Work order –
Start at the line below containing "X270000Y40031D02*" and stop at the line containing "X270000Y121031D02*". Repeat every line of that stretch exactly, and nothing outside it.

Collected data entries
--- START ---

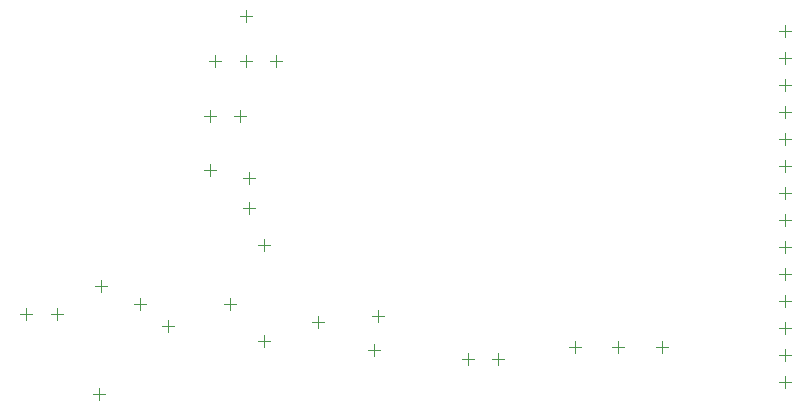
<source format=gbr>
G04*
G04 #@! TF.GenerationSoftware,Altium Limited,Altium Designer,24.7.2 (38)*
G04*
G04 Layer_Color=0*
%FSLAX25Y25*%
%MOIN*%
G70*
G04*
G04 #@! TF.SameCoordinates,557B2C77-FFCE-42D9-A2FA-4134FEC932EB*
G04*
G04*
G04 #@! TF.FilePolarity,Positive*
G04*
G01*
G75*
%ADD76C,0.00394*%
D76*
X64500Y40532D02*
Y44469D01*
X62532Y42500D02*
X66469D01*
X212531Y35500D02*
X216469D01*
X214500Y33531D02*
Y37468D01*
X198031Y35500D02*
X201969D01*
X200000Y33531D02*
Y37468D01*
X174500Y29531D02*
Y33468D01*
X172531Y31500D02*
X176469D01*
X96500Y67532D02*
Y71469D01*
X94532Y69500D02*
X98469D01*
X88532Y146000D02*
X92469D01*
X90500Y144032D02*
Y147968D01*
X80000Y129032D02*
Y132968D01*
X78031Y131000D02*
X81968D01*
X41500Y18032D02*
Y21969D01*
X39531Y20000D02*
X43468D01*
X42000Y54031D02*
Y57968D01*
X40031Y56000D02*
X43968D01*
X53031Y50000D02*
X56968D01*
X55000Y48031D02*
Y51968D01*
X15032Y46500D02*
X18969D01*
X17000Y44532D02*
Y48469D01*
X25532Y46500D02*
X29469D01*
X27500Y44532D02*
Y48469D01*
X76531Y94500D02*
X80468D01*
X78500Y92532D02*
Y96469D01*
X76531Y112500D02*
X80468D01*
X78500Y110531D02*
Y114469D01*
X86532Y112500D02*
X90469D01*
X88500Y110531D02*
Y114469D01*
X98532Y131000D02*
X102469D01*
X100500Y129032D02*
Y132968D01*
X162531Y31500D02*
X166469D01*
X164500Y29531D02*
Y33468D01*
X229000Y33531D02*
Y37468D01*
X227031Y35500D02*
X230968D01*
X94532Y37500D02*
X98469D01*
X96500Y35531D02*
Y39469D01*
X83031Y50000D02*
X86968D01*
X85000Y48031D02*
Y51968D01*
X133000Y32531D02*
Y36468D01*
X131032Y34500D02*
X134968D01*
X134500Y44032D02*
Y47969D01*
X132531Y46000D02*
X136469D01*
X268032Y24000D02*
X271969D01*
X270000Y22031D02*
Y25969D01*
X268032Y42000D02*
X271969D01*
X270000Y40031D02*
Y43968D01*
X268032Y33000D02*
X271969D01*
X270000Y31032D02*
Y34969D01*
X268032Y51000D02*
X271969D01*
X270000Y49031D02*
Y52969D01*
X268032Y60000D02*
X271969D01*
X270000Y58031D02*
Y61968D01*
X268032Y69000D02*
X271969D01*
X270000Y67032D02*
Y70969D01*
X268032Y78000D02*
X271969D01*
X270000Y76032D02*
Y79969D01*
X267988Y96000D02*
X271925D01*
X269957Y94032D02*
Y97969D01*
X268032Y87000D02*
X271969D01*
X270000Y85031D02*
Y88968D01*
Y130032D02*
Y133968D01*
X268032Y132000D02*
X271969D01*
X268032Y141000D02*
X271969D01*
X270000Y139032D02*
Y142968D01*
X268032Y123000D02*
X271969D01*
X270000Y121031D02*
Y124969D01*
X268032Y114000D02*
X271969D01*
X270000Y112031D02*
Y115969D01*
X268032Y105000D02*
X271969D01*
X270000Y103032D02*
Y106968D01*
X90500Y129032D02*
Y132968D01*
X88532Y131000D02*
X92469D01*
X89531Y82000D02*
X93468D01*
X91500Y80032D02*
Y83969D01*
X89531Y92000D02*
X93468D01*
X91500Y90031D02*
Y93968D01*
X114500Y42031D02*
Y45968D01*
X112531Y44000D02*
X116469D01*
M02*

</source>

--- END ---

Answer area –
X270000Y40031D02*
Y43968D01*
X268032Y33000D02*
X271969D01*
X270000Y31032D02*
Y34969D01*
X268032Y51000D02*
X271969D01*
X270000Y49031D02*
Y52969D01*
X268032Y60000D02*
X271969D01*
X270000Y58031D02*
Y61968D01*
X268032Y69000D02*
X271969D01*
X270000Y67032D02*
Y70969D01*
X268032Y78000D02*
X271969D01*
X270000Y76032D02*
Y79969D01*
X267988Y96000D02*
X271925D01*
X269957Y94032D02*
Y97969D01*
X268032Y87000D02*
X271969D01*
X270000Y85031D02*
Y88968D01*
Y130032D02*
Y133968D01*
X268032Y132000D02*
X271969D01*
X268032Y141000D02*
X271969D01*
X270000Y139032D02*
Y142968D01*
X268032Y123000D02*
X271969D01*
X270000Y121031D02*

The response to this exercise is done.